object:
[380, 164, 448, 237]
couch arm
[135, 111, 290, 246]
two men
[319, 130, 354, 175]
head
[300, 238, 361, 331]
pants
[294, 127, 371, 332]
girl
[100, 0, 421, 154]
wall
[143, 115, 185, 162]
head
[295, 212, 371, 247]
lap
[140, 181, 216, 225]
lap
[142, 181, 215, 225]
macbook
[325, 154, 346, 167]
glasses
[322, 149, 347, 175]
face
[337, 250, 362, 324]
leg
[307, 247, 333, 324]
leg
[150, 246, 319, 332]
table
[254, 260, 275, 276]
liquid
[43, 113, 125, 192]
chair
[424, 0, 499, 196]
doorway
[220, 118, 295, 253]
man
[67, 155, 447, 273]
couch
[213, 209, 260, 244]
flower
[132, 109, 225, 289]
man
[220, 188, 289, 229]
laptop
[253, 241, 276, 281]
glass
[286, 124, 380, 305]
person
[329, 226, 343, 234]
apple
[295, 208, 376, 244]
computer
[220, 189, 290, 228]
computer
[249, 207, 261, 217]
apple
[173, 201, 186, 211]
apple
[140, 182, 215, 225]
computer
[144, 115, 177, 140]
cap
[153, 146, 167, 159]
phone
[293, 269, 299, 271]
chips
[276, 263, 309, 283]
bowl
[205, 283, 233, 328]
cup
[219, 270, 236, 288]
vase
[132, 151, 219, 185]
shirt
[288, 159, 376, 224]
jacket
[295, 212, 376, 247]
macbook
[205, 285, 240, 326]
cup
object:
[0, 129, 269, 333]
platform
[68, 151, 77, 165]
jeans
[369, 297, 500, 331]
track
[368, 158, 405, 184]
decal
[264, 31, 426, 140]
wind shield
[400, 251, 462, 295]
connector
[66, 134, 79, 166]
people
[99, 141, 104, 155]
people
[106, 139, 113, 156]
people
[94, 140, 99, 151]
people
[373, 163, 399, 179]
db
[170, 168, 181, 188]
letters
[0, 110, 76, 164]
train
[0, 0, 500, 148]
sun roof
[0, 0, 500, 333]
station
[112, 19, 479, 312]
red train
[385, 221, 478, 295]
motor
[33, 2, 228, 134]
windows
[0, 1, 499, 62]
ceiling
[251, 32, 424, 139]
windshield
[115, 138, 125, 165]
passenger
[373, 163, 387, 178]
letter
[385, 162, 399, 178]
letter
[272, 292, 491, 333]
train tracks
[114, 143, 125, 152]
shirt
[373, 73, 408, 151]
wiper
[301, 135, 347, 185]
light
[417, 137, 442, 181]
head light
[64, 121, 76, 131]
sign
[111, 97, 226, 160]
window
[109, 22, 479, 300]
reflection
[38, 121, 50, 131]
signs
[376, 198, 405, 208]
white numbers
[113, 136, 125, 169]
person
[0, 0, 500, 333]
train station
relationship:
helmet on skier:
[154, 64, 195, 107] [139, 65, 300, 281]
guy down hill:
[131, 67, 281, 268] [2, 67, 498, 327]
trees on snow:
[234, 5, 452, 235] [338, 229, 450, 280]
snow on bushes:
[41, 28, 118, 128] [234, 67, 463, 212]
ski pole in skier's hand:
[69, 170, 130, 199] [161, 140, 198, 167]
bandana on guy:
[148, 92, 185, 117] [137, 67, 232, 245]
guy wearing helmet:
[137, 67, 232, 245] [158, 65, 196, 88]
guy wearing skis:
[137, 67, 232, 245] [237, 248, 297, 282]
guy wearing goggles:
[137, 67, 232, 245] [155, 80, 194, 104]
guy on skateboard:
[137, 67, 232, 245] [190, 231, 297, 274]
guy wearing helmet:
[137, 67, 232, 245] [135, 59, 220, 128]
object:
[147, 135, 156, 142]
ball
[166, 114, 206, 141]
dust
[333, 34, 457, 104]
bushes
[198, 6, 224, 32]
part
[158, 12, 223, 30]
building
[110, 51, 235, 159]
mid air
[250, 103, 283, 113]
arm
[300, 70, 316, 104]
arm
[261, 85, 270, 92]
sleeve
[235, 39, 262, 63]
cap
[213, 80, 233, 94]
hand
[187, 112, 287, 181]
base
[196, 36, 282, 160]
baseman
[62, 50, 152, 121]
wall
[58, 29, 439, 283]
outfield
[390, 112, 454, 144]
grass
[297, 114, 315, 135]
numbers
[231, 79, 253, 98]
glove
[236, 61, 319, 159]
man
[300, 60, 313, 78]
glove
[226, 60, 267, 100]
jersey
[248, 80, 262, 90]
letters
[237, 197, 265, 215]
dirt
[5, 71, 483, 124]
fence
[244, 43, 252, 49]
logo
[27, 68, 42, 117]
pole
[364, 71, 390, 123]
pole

────────────────────────────────────────

INSTRUCTIONS TO FOLLOW:
Copy each line of the data exactly, leaving nothing out.

RESULT OF THE TASK:
object:
[380, 164, 448, 237]
couch arm
[135, 111, 290, 246]
two men
[319, 130, 354, 175]
head
[300, 238, 361, 331]
pants
[294, 127, 371, 332]
girl
[100, 0, 421, 154]
wall
[143, 115, 185, 162]
head
[295, 212, 371, 247]
lap
[140, 181, 216, 225]
lap
[142, 181, 215, 225]
macbook
[325, 154, 346, 167]
glasses
[322, 149, 347, 175]
face
[337, 250, 362, 324]
leg
[307, 247, 333, 324]
leg
[150, 246, 319, 332]
table
[254, 260, 275, 276]
liquid
[43, 113, 125, 192]
chair
[424, 0, 499, 196]
doorway
[220, 118, 295, 253]
man
[67, 155, 447, 273]
couch
[213, 209, 260, 244]
flower
[132, 109, 225, 289]
man
[220, 188, 289, 229]
laptop
[253, 241, 276, 281]
glass
[286, 124, 380, 305]
person
[329, 226, 343, 234]
apple
[295, 208, 376, 244]
computer
[220, 189, 290, 228]
computer
[249, 207, 261, 217]
apple
[173, 201, 186, 211]
apple
[140, 182, 215, 225]
computer
[144, 115, 177, 140]
cap
[153, 146, 167, 159]
phone
[293, 269, 299, 271]
chips
[276, 263, 309, 283]
bowl
[205, 283, 233, 328]
cup
[219, 270, 236, 288]
vase
[132, 151, 219, 185]
shirt
[288, 159, 376, 224]
jacket
[295, 212, 376, 247]
macbook
[205, 285, 240, 326]
cup
object:
[0, 129, 269, 333]
platform
[68, 151, 77, 165]
jeans
[369, 297, 500, 331]
track
[368, 158, 405, 184]
decal
[264, 31, 426, 140]
wind shield
[400, 251, 462, 295]
connector
[66, 134, 79, 166]
people
[99, 141, 104, 155]
people
[106, 139, 113, 156]
people
[94, 140, 99, 151]
people
[373, 163, 399, 179]
db
[170, 168, 181, 188]
letters
[0, 110, 76, 164]
train
[0, 0, 500, 148]
sun roof
[0, 0, 500, 333]
station
[112, 19, 479, 312]
red train
[385, 221, 478, 295]
motor
[33, 2, 228, 134]
windows
[0, 1, 499, 62]
ceiling
[251, 32, 424, 139]
windshield
[115, 138, 125, 165]
passenger
[373, 163, 387, 178]
letter
[385, 162, 399, 178]
letter
[272, 292, 491, 333]
train tracks
[114, 143, 125, 152]
shirt
[373, 73, 408, 151]
wiper
[301, 135, 347, 185]
light
[417, 137, 442, 181]
head light
[64, 121, 76, 131]
sign
[111, 97, 226, 160]
window
[109, 22, 479, 300]
reflection
[38, 121, 50, 131]
signs
[376, 198, 405, 208]
white numbers
[113, 136, 125, 169]
person
[0, 0, 500, 333]
train station
relationship:
helmet on skier:
[154, 64, 195, 107] [139, 65, 300, 281]
guy down hill:
[131, 67, 281, 268] [2, 67, 498, 327]
trees on snow:
[234, 5, 452, 235] [338, 229, 450, 280]
snow on bushes:
[41, 28, 118, 128] [234, 67, 463, 212]
ski pole in skier's hand:
[69, 170, 130, 199] [161, 140, 198, 167]
bandana on guy:
[148, 92, 185, 117] [137, 67, 232, 245]
guy wearing helmet:
[137, 67, 232, 245] [158, 65, 196, 88]
guy wearing skis:
[137, 67, 232, 245] [237, 248, 297, 282]
guy wearing goggles:
[137, 67, 232, 245] [155, 80, 194, 104]
guy on skateboard:
[137, 67, 232, 245] [190, 231, 297, 274]
guy wearing helmet:
[137, 67, 232, 245] [135, 59, 220, 128]
object:
[147, 135, 156, 142]
ball
[166, 114, 206, 141]
dust
[333, 34, 457, 104]
bushes
[198, 6, 224, 32]
part
[158, 12, 223, 30]
building
[110, 51, 235, 159]
mid air
[250, 103, 283, 113]
arm
[300, 70, 316, 104]
arm
[261, 85, 270, 92]
sleeve
[235, 39, 262, 63]
cap
[213, 80, 233, 94]
hand
[187, 112, 287, 181]
base
[196, 36, 282, 160]
baseman
[62, 50, 152, 121]
wall
[58, 29, 439, 283]
outfield
[390, 112, 454, 144]
grass
[297, 114, 315, 135]
numbers
[231, 79, 253, 98]
glove
[236, 61, 319, 159]
man
[300, 60, 313, 78]
glove
[226, 60, 267, 100]
jersey
[248, 80, 262, 90]
letters
[237, 197, 265, 215]
dirt
[5, 71, 483, 124]
fence
[244, 43, 252, 49]
logo
[27, 68, 42, 117]
pole
[364, 71, 390, 123]
pole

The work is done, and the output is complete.